Auch er ist Maler, aber einsam und dem Alkohol verfallen. Asle und Asle sind Doppelgänger – zwei Versionen derselben Person, zwei Versionen desselben Lebens, beide ringen mit existenziellen Fragen.
Im letzten Band von Jon Fosses Septologie, dem bedeutendsten Prosawerk des „Beckett des 21. Jahrhunderts“ (Le Monde), naht Weihnachten. Traditionell essen Åsleik und Asle gemeinsam Lutefisk, doch dieses Jahr hat Asle zum ersten Mal zugestimmt, Weihnachten mit Åsleik und seiner Schwester Guro zu feiern. Am Heiligabend fahren Åsleik, Asle und der Hund Bragi mit Åsleiks Boot auf den Sygnefjord hinaus. Parallel dazu verfolgen wir in Rückblenden das Leben der beiden Asles als junge Erwachsene: Der Erzähler begegnet seiner großen Liebe Ales, tritt der katholischen Kirche bei, beginnt mit Beyer auszustellen und kann seinen Lebensunterhalt damit verdienen, die Bilder in seinem Kopf zu malen. Nach einiger Zeit verlassen Asle und Ales die Stadt und ziehen in das Haus in Dylgja.

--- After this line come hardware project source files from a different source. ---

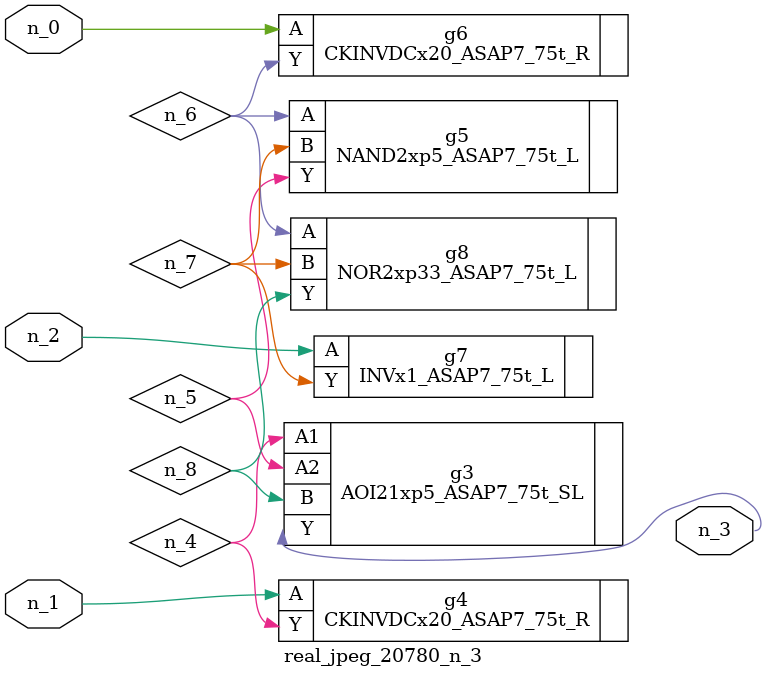
<source format=v>
module real_jpeg_20780_n_3 (n_1, n_0, n_2, n_3);

input n_1;
input n_0;
input n_2;

output n_3;

wire n_5;
wire n_4;
wire n_8;
wire n_6;
wire n_7;

CKINVDCx20_ASAP7_75t_R g6 ( 
.A(n_0),
.Y(n_6)
);

CKINVDCx20_ASAP7_75t_R g4 ( 
.A(n_1),
.Y(n_4)
);

INVx1_ASAP7_75t_L g7 ( 
.A(n_2),
.Y(n_7)
);

AOI21xp5_ASAP7_75t_SL g3 ( 
.A1(n_4),
.A2(n_5),
.B(n_8),
.Y(n_3)
);

NAND2xp5_ASAP7_75t_L g5 ( 
.A(n_6),
.B(n_7),
.Y(n_5)
);

NOR2xp33_ASAP7_75t_L g8 ( 
.A(n_6),
.B(n_7),
.Y(n_8)
);


endmodule
</source>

Auch der andere Asle heiratet, doch seine Hochzeit endet mit einer weinenden Braut und kurz darauf mit einer schmerzhaften Trennung.
Geschrieben in melodischer und hypnotischer „langsamer Prosa“, ist „A New Name: Septology VI-VII“ von Jon Fosse eine transzendente Erkundung der menschlichen Existenz und ein radikal anderes Leseerlebnis – beschwörend, hypnotisch und absolut einzigartig.